Extract, verbatim, all lines starting at the one containing "- fine what can i do for you press ten" and ending with the final line of the listing, and no others.

....

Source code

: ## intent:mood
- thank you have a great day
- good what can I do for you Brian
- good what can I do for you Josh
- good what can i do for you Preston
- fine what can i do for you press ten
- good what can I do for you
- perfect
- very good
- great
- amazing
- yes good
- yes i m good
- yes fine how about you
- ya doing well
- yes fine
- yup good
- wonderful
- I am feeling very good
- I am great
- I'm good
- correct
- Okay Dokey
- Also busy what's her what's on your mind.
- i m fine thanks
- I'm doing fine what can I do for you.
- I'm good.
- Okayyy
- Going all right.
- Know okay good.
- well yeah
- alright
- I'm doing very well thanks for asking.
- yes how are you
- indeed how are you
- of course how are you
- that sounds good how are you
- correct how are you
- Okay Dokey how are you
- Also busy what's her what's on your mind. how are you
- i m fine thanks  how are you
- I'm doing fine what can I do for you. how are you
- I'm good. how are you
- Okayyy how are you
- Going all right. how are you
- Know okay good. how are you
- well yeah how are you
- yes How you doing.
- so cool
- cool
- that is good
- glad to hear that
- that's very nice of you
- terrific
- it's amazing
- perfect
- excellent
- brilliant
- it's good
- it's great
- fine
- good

....

[Answer area]
- fine what can i do for you press ten
- good what can I do for you
- perfect
- very good
- great
- amazing
- yes good
- yes i m good
- yes fine how about you
- ya doing well
- yes fine
- yup good
- wonderful
- I am feeling very good
- I am great
- I'm good
- correct
- Okay Dokey
- Also busy what's her what's on your mind.
- i m fine thanks
- I'm doing fine what can I do for you.
- I'm good.
- Okayyy
- Going all right.
- Know okay good.
- well yeah
- alright
- I'm doing very well thanks for asking.
- yes how are you
- indeed how are you
- of course how are you
- that sounds good how are you
- correct how are you
- Okay Dokey how are you
- Also busy what's her what's on your mind. how are you
- i m fine thanks  how are you
- I'm doing fine what can I do for you. how are you
- I'm good. how are you
- Okayyy how are you
- Going all right. how are you
- Know okay good. how are you
- well yeah how are you
- yes How you doing.
- so cool
- cool
- that is good
- glad to hear that
- that's very nice of you
- terrific
- it's amazing
- perfect
- excellent
- brilliant
- it's good
- it's great
- fine
- good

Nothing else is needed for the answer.